Chasing a record Rs 2.1 lakh crore target from disinvestment proceeds, the government has asked over half a dozen cash-rich PSUs to repurchase shares to help shore up its finances amid the coronavirus pandemic.
On a conference call with analysts and investors, Gupta said the company hasn't been asked by the government, its majority owner, to do a buyback.
"We don't have any immediate plans for a share buyback," he said.

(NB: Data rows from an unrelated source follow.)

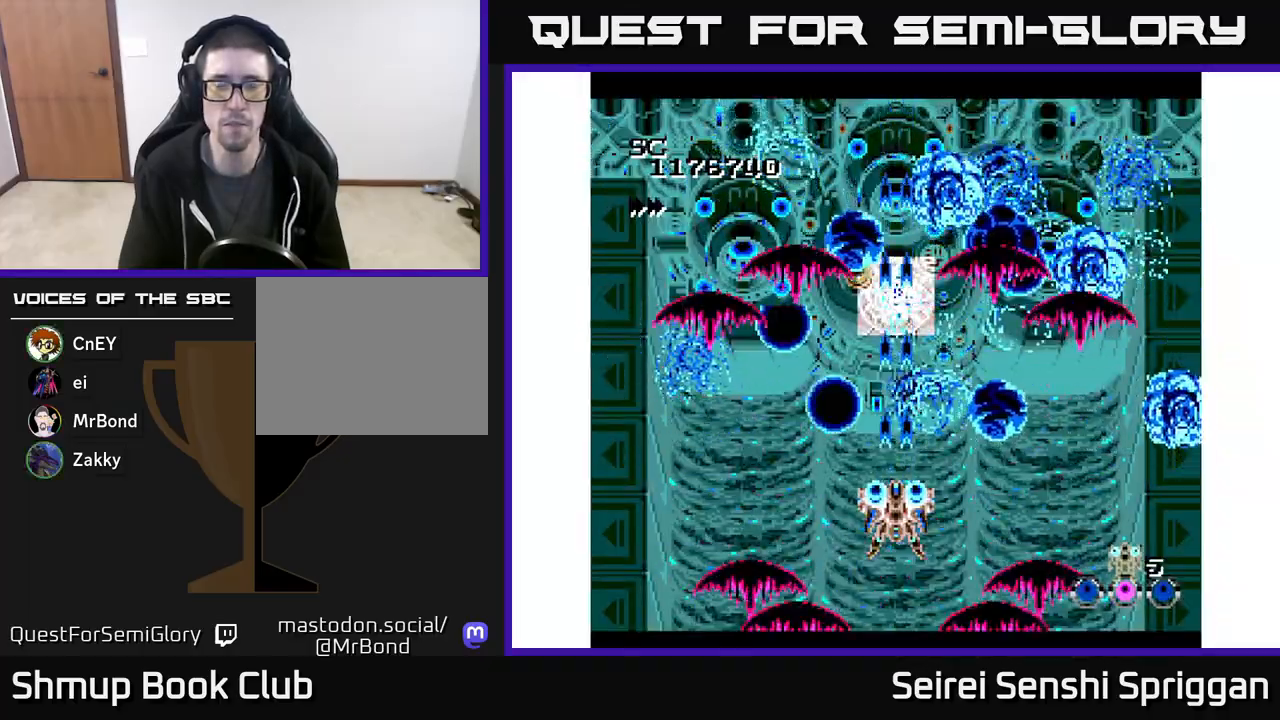
{"buttons": ["X"], "events": []}
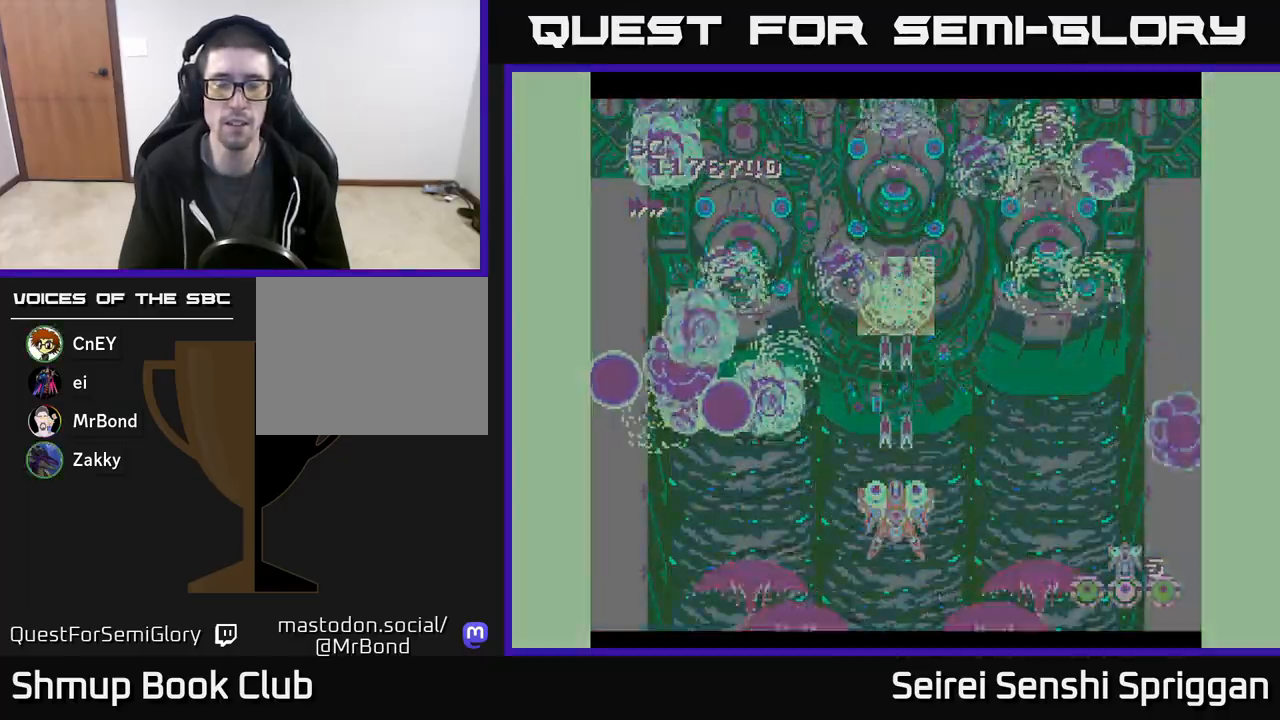
{"buttons": ["X"], "events": []}
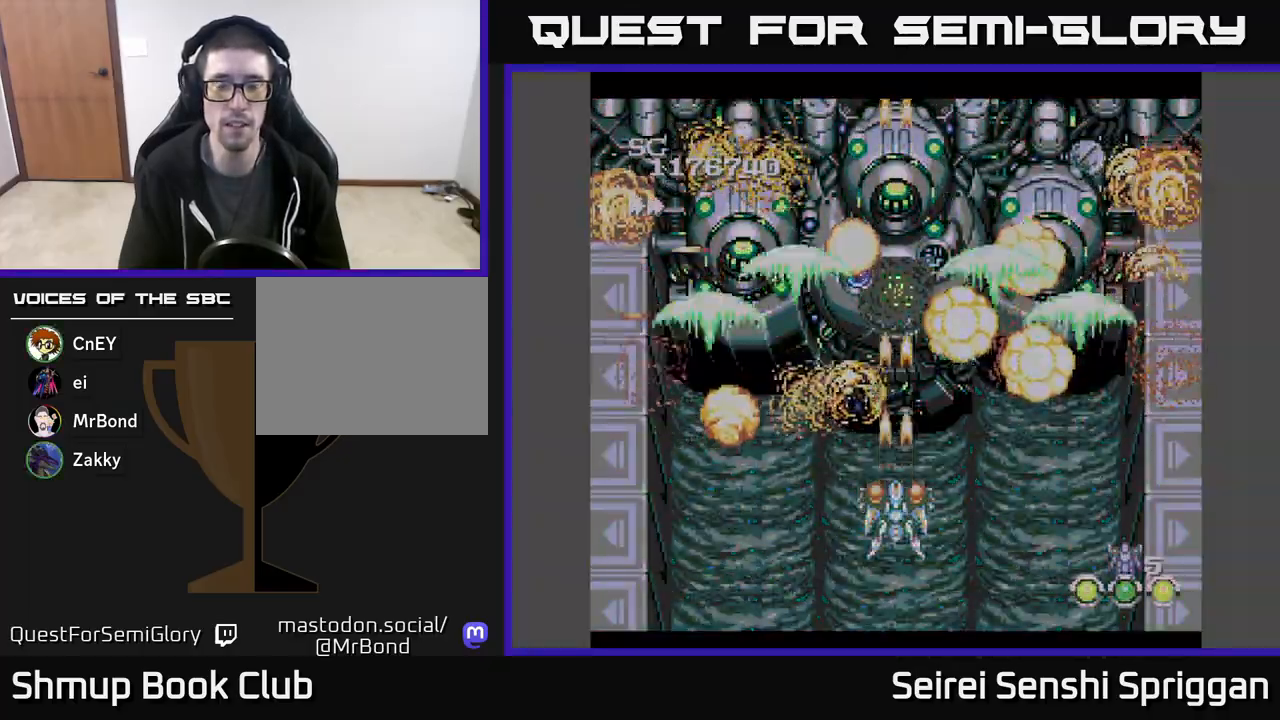
{"buttons": ["X"], "events": []}
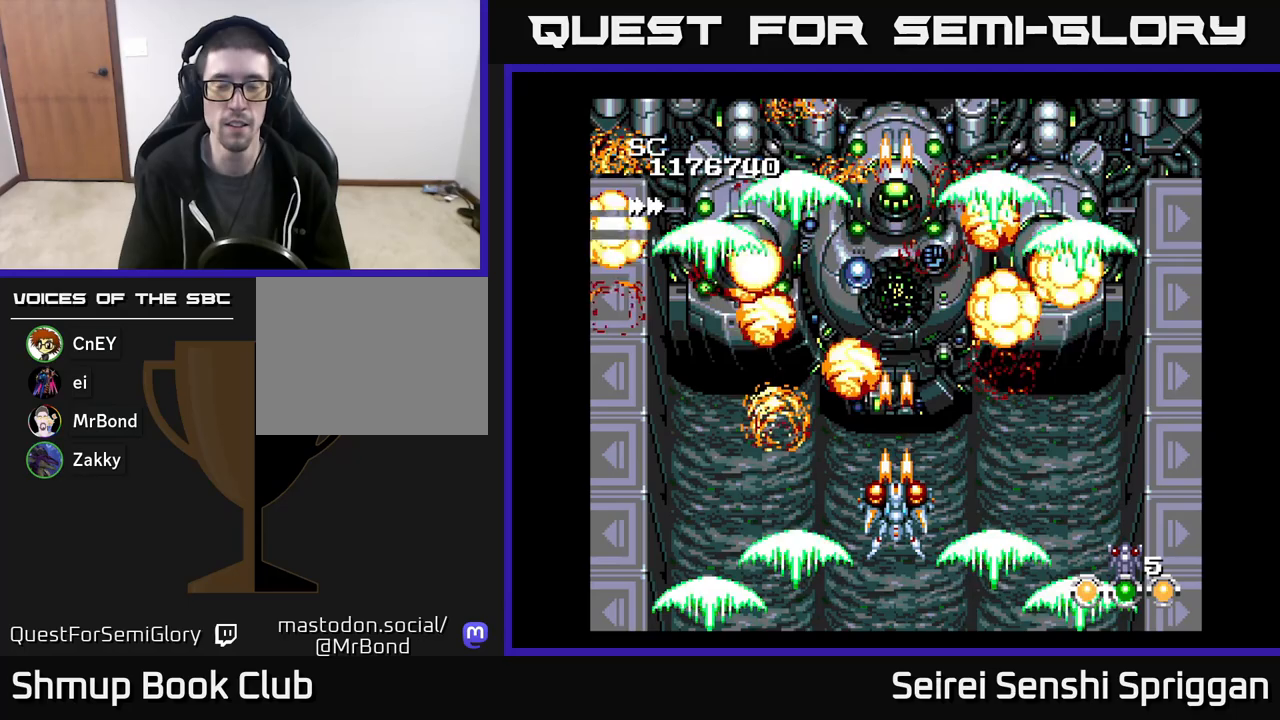
{"buttons": [], "events": [[150, "X", "up"]]}
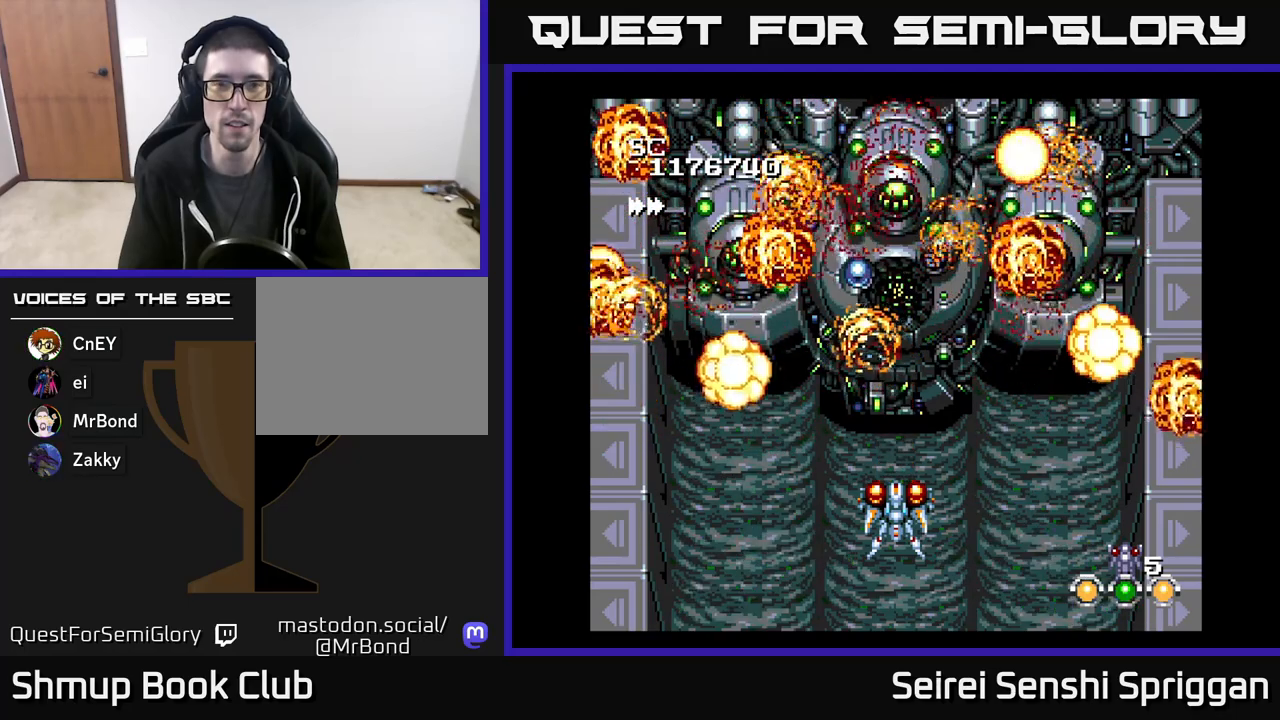
{"buttons": [], "events": []}
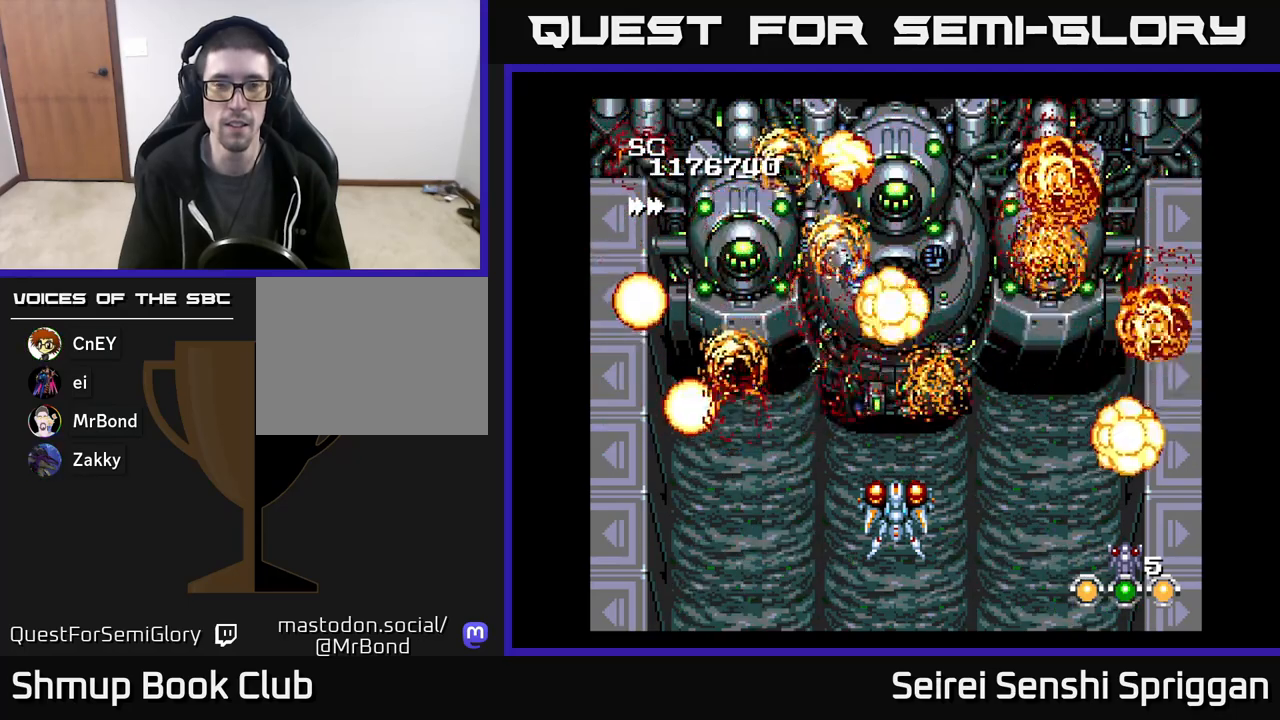
{"buttons": [], "events": []}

Analysts said the government appetite for buyback in IOC is low because its holding in the company is at about 51.5 per cent. The government wants to retain at least 51 per cent stake in strategic PSUs such as IOC.
The government is reportedly planning to ask Coal India Ltd, electricity generator NTPC Ltd, miner NMDC Ltd, MOIL Ltd, KIOCL Ltd, and Engineers India Ltd to buy back shares this year. The government, being the largest shareholder in these companies, will benefit from the transactions by tendering the equity it holds in return for cash.
This will help the government access part of the more than Rs 40,000 crore of cash hoard with the companies as of March 31, at a time it has struggled to meet its target of raising money from tax and sale of state assets. So far the government has raised less than 3 per cent of the Rs 2.1 lakh crore disinvestment target.
Gupta said the IOC board will consider share buyback if asked.
He went on to add that the share buyback, if any, won't impact its capex plans for fiscal year to March 31, 2021.
Despite a slow first quarter due to coronavirus lockdown, IOC is hoping to meet its about Rs 22,000 crore capital expenditure target for 2020-21.
The government has been pushing state-owned companies to increase their capital expenditure as it looks to revive an economy seen contracting by up to 10 per cent in the current fiscal.
Capital expenditure by PSUs is a critical driver of economic growth and needs to be scaled up for this year as well as next.
Gupta said IOC is planning to expedite projects on drawing board to boost capex spend.
However, only projects based on strong viability will be taken in future as the company assess demand destruction pandemic and the transition in energy sector it has forced.
He said FY2022 capex won't be less than FY2021 target.
IOC, the nation's biggest fuel retailers, plans to add 2,400 petrol pumps in FY2021, of which 994 stations have already been commissioned.
"We want to add 2,000-2,500 retail outlets every year" to maintain the leadership position, he said.
Gupta said fuel demand is bouncing back fast on the back of festival season with petrol and diesel consumption back to pre-COVID levels already.
This has seen refineries improve operating run rate, he said adding IOC refineries were running at 95 per cent of the capacity.
Company's crude oil and petroleum product inventories are at optimal levels now, he said adding the company was holding 9 million tonnes of crude inventory and 8.4 million tonnes of petroleum product stocks.